What have you been crafting lately? Do you also start to crave a busy-fingered creativity as the evenings draw in? Will you be making any Christmas presents this year?
Tuesday, 6 November 2012
Autumn Harvest
Look what we've harvested from the polytunnel! A whole wheelbarrow full of giant winter squash, which will hopefully brighten up our meals throughout the darker months. All originating from the Real Seed Catalogue, there are Anna Swartz Hubbard Squash, Waltham Butternut, Burgess Vine Buttercup, Thelma Sanders Sweet Potato (an acorn-type squash) and one which we can't seem to identify - a mystery squash, if you will.
The polytunnel is looking bare after the abundance of greenery which filled it until a couple of weeks ago. This year we are going to try to grow as much as we can over winter, inspired by this book:
How to Grow Food in Your Polytunnel All Year Round by Mark Gatter and Andy McKee.

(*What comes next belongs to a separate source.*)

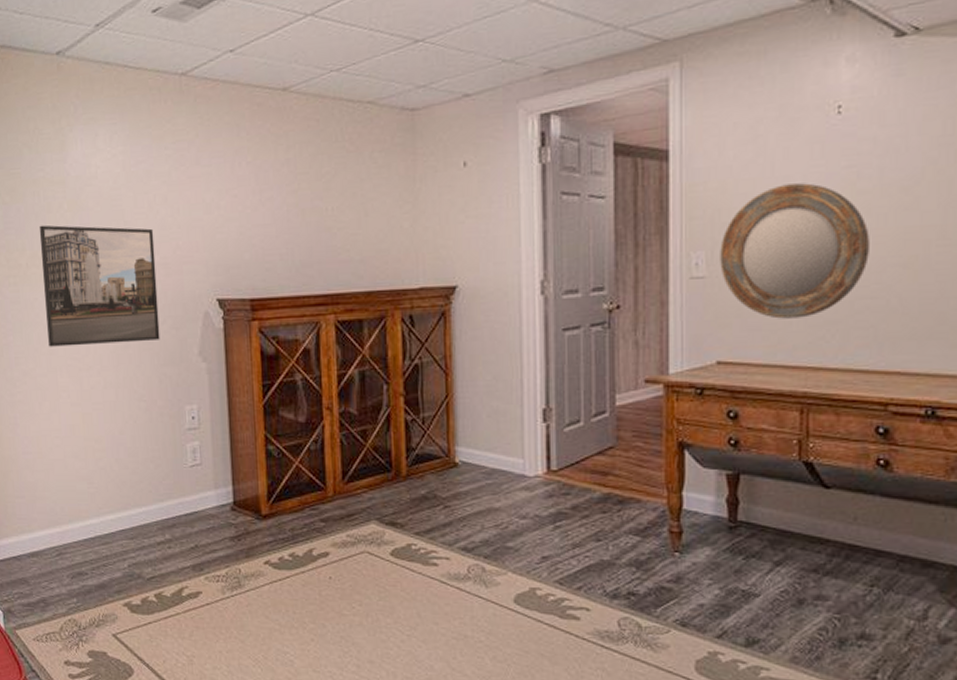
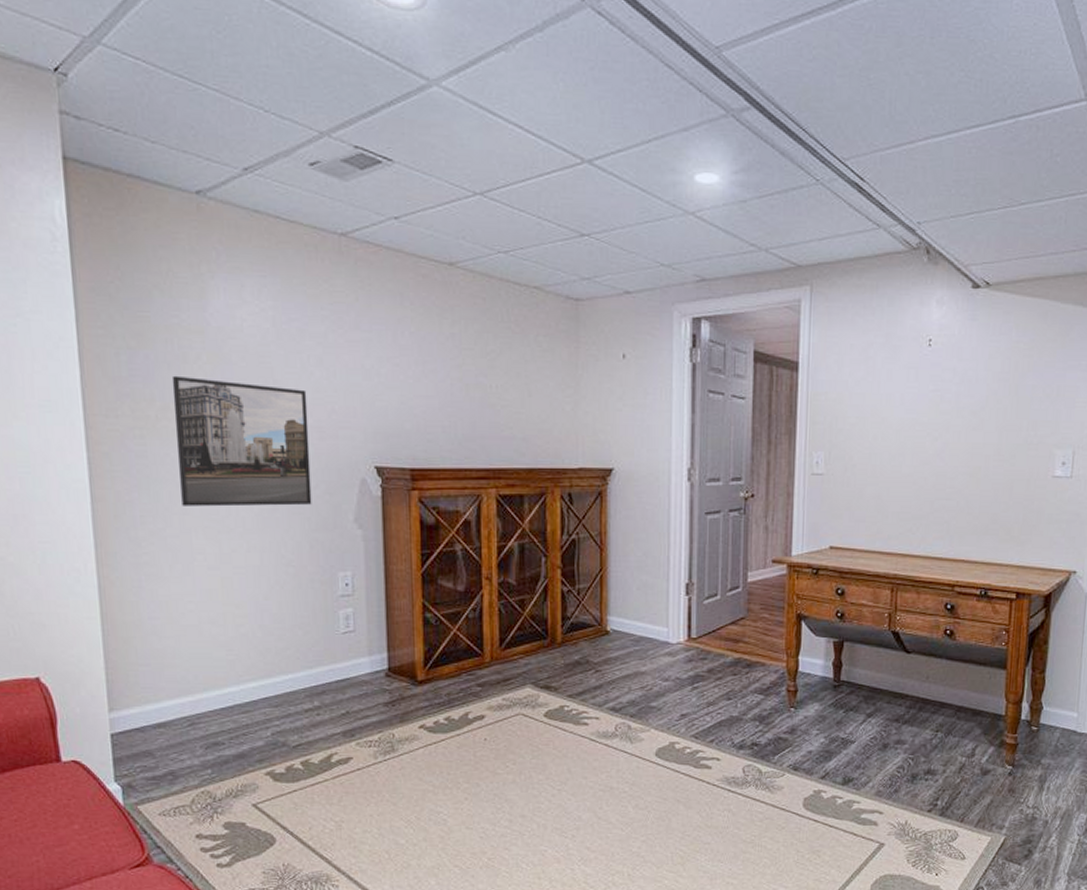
home mirror: present [720,183,870,319] -> none [835,401,947,513]

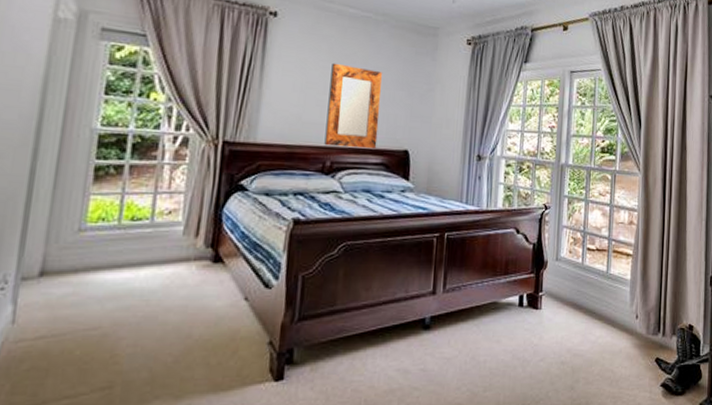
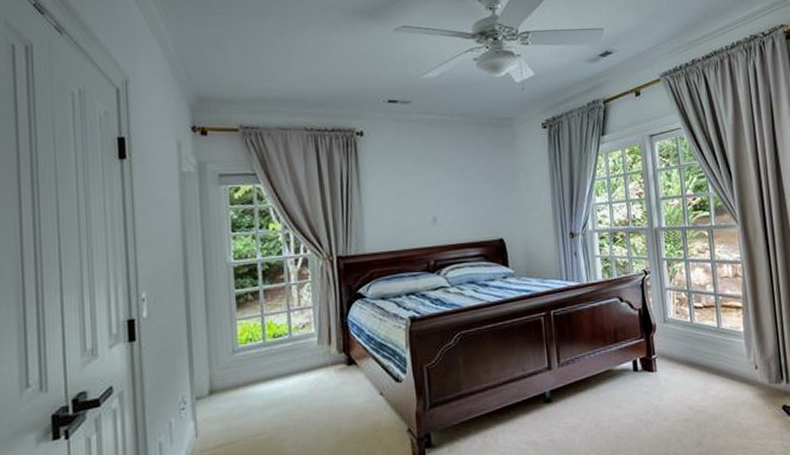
home mirror: present [324,63,383,149] -> none [420,168,474,247]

I'm not sure how the three months of No Direct Sunlight (thanks to the hill to our south) will affect the growth of the rainbow chard, lettuce, broad beans and so on, but we're determined to give it a go. Today I'm planning on buying a trio of garlic bulbs from the Co-op in order to plant them out. Last winter's garlic did OK (particularly the shop-bought stuff, unfortunately not so much the expensive organic elephant garlic), we just didn't plant enough of it.
I have been looking forward to getting into my birthday present from myself - How to Grow Perennial Vegetables by Martin Crawford - and hoping that perennial vegetables might form part of the solution to the problems we had this spring - the slugs destroying baby seedlings, the rain saturating the soil and the lack of summer sunshine retarding growth. Which reminds me, we need to dig up some of the Jerusalem artichokes and see whether or not their debut season has been successful!